Friday, May 12, 2023

Douglas Messerli | "The Night She Sang Opera in Drag at a Karaoke Bar" (on Stephanie Blythe's performance "Blythely Orantonio in Blythely Ever After")

the night she sang opera in drag at a karaoke bar

by Douglas Messerli

 

John Jarboe and Stephanie Blythe (writers), John Jarboe (director) Blythely Oratonio in Blythely Ever After / 2020 (TV video)

 

As part of Lincoln Center’s American Songbook series at The Appel Room, popular Metropolitan Opera mezzo-soprano Stephanie Blythe takes on a drag role, one of the many “beards” she’s played throughout her long career, Blythely Oratonio, a somewhat intemperate tenor who she first met while selecting mustaches for one her roles and later encountered again for a full evening at a karaoke bar, in what Blythely describes as one of the best nights of his life. Backed up his band, The Fluffers, his non-gender performing “Birdies” (Messapotamia Lefae and Sav Souza), and his “Flowers” (Hailey McAvoy and Margaret Tigue), Blythely plays a gay man who not only knows his Grindr inside out, but throws out various gay slang terms, some of them so crude that most opera singers might not even whisper them in the dark.

 

     As critic Brady Schwind observes in BroadwayWorld:

 

“Bearded, bejeweled, and ready for battle in a Trojan headdress, it's patently clear from his first entrance that Oratonio, in his first American Songbook appearance, like the best of all opera heroes (and antiheroes) will take no prisoners. But lest we forget, tenors are also sensitive, fragile creatures; the inflated symbol of importance in an art form steeped in such an antiquity of tradition, it's continually pegged as a likely candidate for extinction.
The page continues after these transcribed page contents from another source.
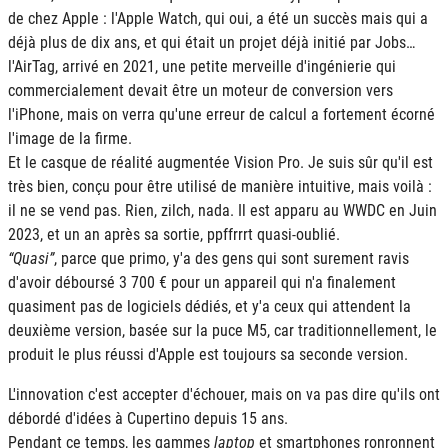
de chez Apple : l'Apple Watch, qui oui, a été un succès mais qui a
déjà plus de dix ans, et qui était un projet déjà initié par Jobs…
l'AirTag, arrivé en 2021, une petite merveille d'ingénierie qui
commercialement devait être un moteur de conversion vers
l'iPhone, mais on verra qu'une erreur de calcul a fortement écorné
l'image de la firme.
Et le casque de réalité augmentée Vision Pro. Je suis sûr qu'il est
très bien, conçu pour être utilisé de manière intuitive, mais voilà :
il ne se vend pas. Rien, zilch, nada. Il est apparu au WWDC en Juin
2023, et un an après sa sortie, ppffrrrt quasi-oublié.
Quasi
, parce que primo, y'a des gens qui sont surement ravis
d'avoir déboursé 3 700 € pour un appareil qui n'a finalement
quasiment pas de logiciels dédiés, et y'a ceux qui attendent la
deuxième version, basée sur la puce M5, car traditionnellement, le
produit le plus réussi d'Apple est toujours sa seconde version.
L'innovation c'est accepter d'échouer, mais on va pas dire qu'ils ont
débordé d'idées à Cupertino depuis 15 ans.
Pendant ce temps, les gammes
laptop
et smartphones ronronnent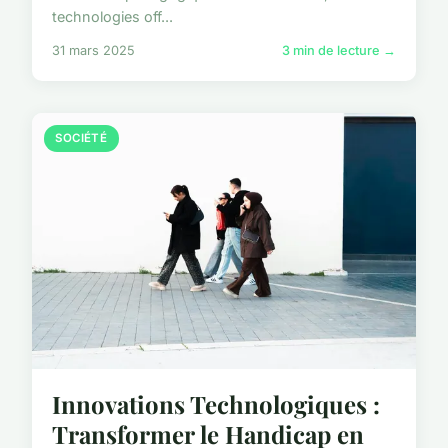
technologies off...
31 mars 2025
3 min de lecture →
SOCIÉTÉ
Innovations Technologiques :
Transformer le Handicap en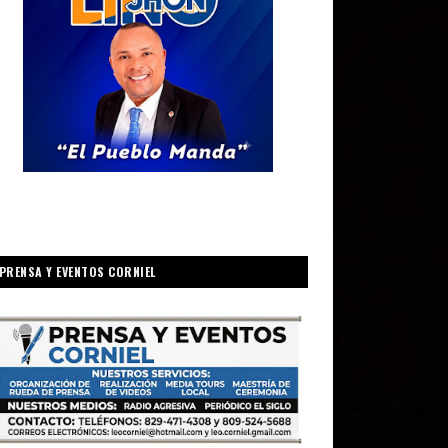
PRENSA Y EVENTOS CORNIEL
…. Such a presentation, at first blush, might be the kind of grand and over the top drag exploitation, you'd expect from (at best) The Box or (at worst) America's Got Talent. Oratonio, with his band The Fluffers, merges expected mind-bending classical vocals with (what's become rather boilerplate) anachronous cross over pop anthems likely on heavy rotation at your local karaoke bar. Imagine Pavoratti doing Rick Springfield's ‘Jessie's Girl’ as a Mozartian baroque and you get the idea of the musical vocabulary and running gag of the evening.”

 

      As one might expect from such a figure, Blythely goes back in time to tell of his childhood attractions, which elicits “Jessie’s Girl,” to far more broad-minded pursuits, discovering his true self. Early in the hour-long concert and chatfest, Blythely sings passages from Sondheim’s “Send in the Clowns” that are so perfect I wanted to hear him sing the entire piece, but as he prone to do throughout, he quickly intertwines that work flawlessly with the call of another clown, singing from “Vesti la giubba” by Leoncavallo.

     Barry Manilow’s “Could Be Magic” alternates with Puccini’s “Recondita armonia,” and Delibes’ beautiful flower duet, sung by his “Flowers,” becomes an occasion for several testimonies from celebrities, including Stephanie Blythe herself, as well as the tenor taking a few deserved bows.

     Surprises in Blythely’s choices of music abound, as when he sings, quite stunningly, Toni Tennille’s and Daryl Dragon’s “Gentle Stranger,” and the next moment drifts off into Offenbach’s “Barcarolle.” 


      But despite the musical wonders Blythely calls up, it is often his personal revelations that tug deepest on the heart, particularly when he describes in graphic terms the moment he realized, on the toilet no less, that he could he can no longer “carry an expiring maid while singing a high D.” Elsewhere, Blythe, as herself, has admitted that after menopause, “my voice started moving lower and lower, and I’ve worked to develop this lower range. It’s a natural progression because of hormonal changes, and I’ve chosen not to fight it.”

      And there is throughout Blythe’s Blythely’s choice to explore the sometimes fluid shifts of sex and gender of operatic characters, as Schwind points out, such as the macho Valkyries and the loving male duo of “Nessun Dorma." Blythely’s operatic songbook, indeed, has no reason to exclude a glam rock musician such as David Bowie, whose “Changes” she sings quite admirably, or the opera-loving Freddie Mercury,* who himself pushed his music toward the oratorio. She closes her show, in fact, with his “We Are the Champions,” with the audience’s full knowledge that the “we” of which Blythely sings are far more diverse than the more conservative opera-goers might ever imagine that pronoun to be.

     What I would now truly like to hear is a full night of Blythely singing Broadway tenor solos.

 

*Mercury first met Spanish opera singer Monserrat Caballé in 1987, and in 1988 released an album with her, Barcelona.